[YOUR INSTRUCTIONS]: Reproduce the part of the records that opens with the line containing "eurs de trouver un appareil qui correspond" and continues through the end of the records, swapping "salon" for "bureau" and leaving everything else unchanged.

[DATA SUPPLIED]:

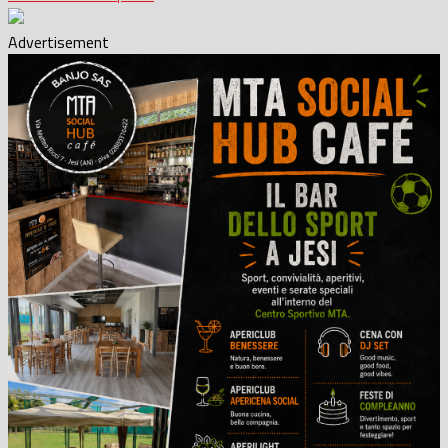
Advertisement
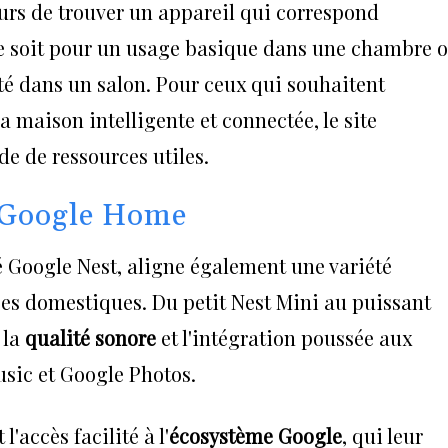
eurs de trouver un appareil qui correspond
ce soit pour un usage basique dans une chambre 
té dans un salon. Pour ceux qui souhaitent
 maison intelligente et connectée, le site
de de ressources utiles.
c Google Home
oogle Nest, aligne également une variété
es domestiques. Du petit Nest Mini au puissant
 la
qualité sonore
et l'intégration poussée aux
ic et Google Photos.
'accès facilité à l'
écosystème Google
, qui leur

[FINAL ANSWER]:
eurs de trouver un appareil qui correspond
ce soit pour un usage basique dans une chambre 
té dans un bureau. Pour ceux qui souhaitent
 maison intelligente et connectée, le site
de de ressources utiles.
c Google Home
oogle Nest, aligne également une variété
es domestiques. Du petit Nest Mini au puissant
 la
qualité sonore
et l'intégration poussée aux
ic et Google Photos.
'accès facilité à l'
écosystème Google
, qui leur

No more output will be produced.